Eclipse Online #1, October 2012
Reviewed by Matthew Nadelhaft
New periodical Eclipse Online is offering up two stories a month, and this month two novellas, making for a more substantial reading experience than many online periodicals provide. Starting off with a bang, the first issue contains long works by established names Christopher Rowe and K. J. Parker.
The last time I had the pleasure of reviewing Christopher Rowe was when Small Beer Press published his chapbook Bittersweet Creek and Other Stories. I was impressed then, and I’m impressed now. His story “The Contrary Gardener” is, among other things, a fabulous literary pun. It isn’t just the title that alludes to John Le Carré; Rowe puts the pun in the heart of the story by plunging his protagonist, gardener Kay Lynne, into political manipulations. But this isn’t an espionage story: I did say “The Contrary Gardener” was a literary pun among other things, and it’s those other things that are most interesting.

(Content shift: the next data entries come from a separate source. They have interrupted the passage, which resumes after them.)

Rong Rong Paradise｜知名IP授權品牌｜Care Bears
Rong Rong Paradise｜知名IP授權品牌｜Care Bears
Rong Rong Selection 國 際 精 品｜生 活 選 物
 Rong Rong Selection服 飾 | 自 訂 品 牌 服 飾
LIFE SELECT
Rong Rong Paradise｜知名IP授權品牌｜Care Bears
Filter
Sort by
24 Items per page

Rowe may have invented a new sub-genre with this story: rural steampunk. It takes place on the outskirts of a large city (presumably Louisville), among characters preoccupied with their vegetable gardens, horse racing, and the influx of tourists attending the Derby-week hot-air balloon show. There are also talking robot bus drivers, neon signs projected onto the skyscrapers, hints of an American patriotism of wastefulness, and evidence that vegetables are being grown as ammunition for some long-running, far-flung war.
It’s details like these that make the story, but at times they threaten to overwhelm the story. While Kay Lynne’s relationship with her father is superbly painted and both characters are believable and full, the plot itself could be expressed in a much shorter work. The political machinations hinted at in the title and realized towards the end of the story are, in a way, of less importance and interest than the characters and the many enigmas of Rowe’s well-cultivated world.

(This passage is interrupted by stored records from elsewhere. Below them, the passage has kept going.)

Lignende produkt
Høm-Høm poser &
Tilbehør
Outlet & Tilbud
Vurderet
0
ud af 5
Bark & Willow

The same issues surround K. J. Parker’s “One Little Room an Everywhere,” a tale of magic and art set in an unknown time and world of religion and iconography. The narrator, who gives himself the name Epistemius (but not until page eleven), has washed out of school – the Studium – in a society dedicated to the worship of “the Invincible Sun.” With few options, he embarks on a career in religious iconography, which he produces by magic. The magical theory in this story, by the way, is fascinating and unique and could easily form the background for a novel or even a series.
But magic wasn’t meant to be used in the creation of religious iconography, and Epistemius’s masterworks bring terrible misfortune to their owners even as they make him wealthy and famed. He isn’t to blame, he takes pains to tell the reader – he didn’t know.
That knowledge is the crux of this story might be gleaned from the assumed name of the main character, derived from epistemology, the philosophy of what and how we know. There’s a tension between forms of knowledge in this story, expressed in part by the incredibly formal rules for constructing iconography and delimiting its subjects. Epistemius follows these rules in that his finished works adhere to them, even though the process by which he produces his artworks is akin to dreaming them into existence and involves pure fancy and no craftsmanship. How often have you dreamed of possessing something only to know that, upon wakening, it will disappear? I remember, as a youth, trying to discover, in my dreams, a way to keep hold of whatever it was I’d found when I woke.
Epistemius does just that, through an arcane technique long forbidden. Is it the price paid for the use of an outlawed practice that leads to the calamities surrounding the artworks? Epistemius’s investigations only lead to more questions when he learns a shocking truth – or non-truth – about the technique he thought he stole. Perhaps the disasters deriving from Epistemius’s talent are, like that which Samuel Delany posits in Dhalgren, the result of a collapse in structure, the intrusion of absolute creativity into a realm of absolute constraint.
In fact, the question of structure, creativity, and discipline is the heart of the novella form itself. Neither a short story nor a novel, the novella has to take care to be its own being and not aspire to being either of the other forms. How authors handle this dilemma is an intense and instructive wire-walking act. One can create a setting rich enough to be the story itself, as Rowe does, or write a story big enough to demand expansion out of the short story form, as Parker has done here. Both are fascinating to read.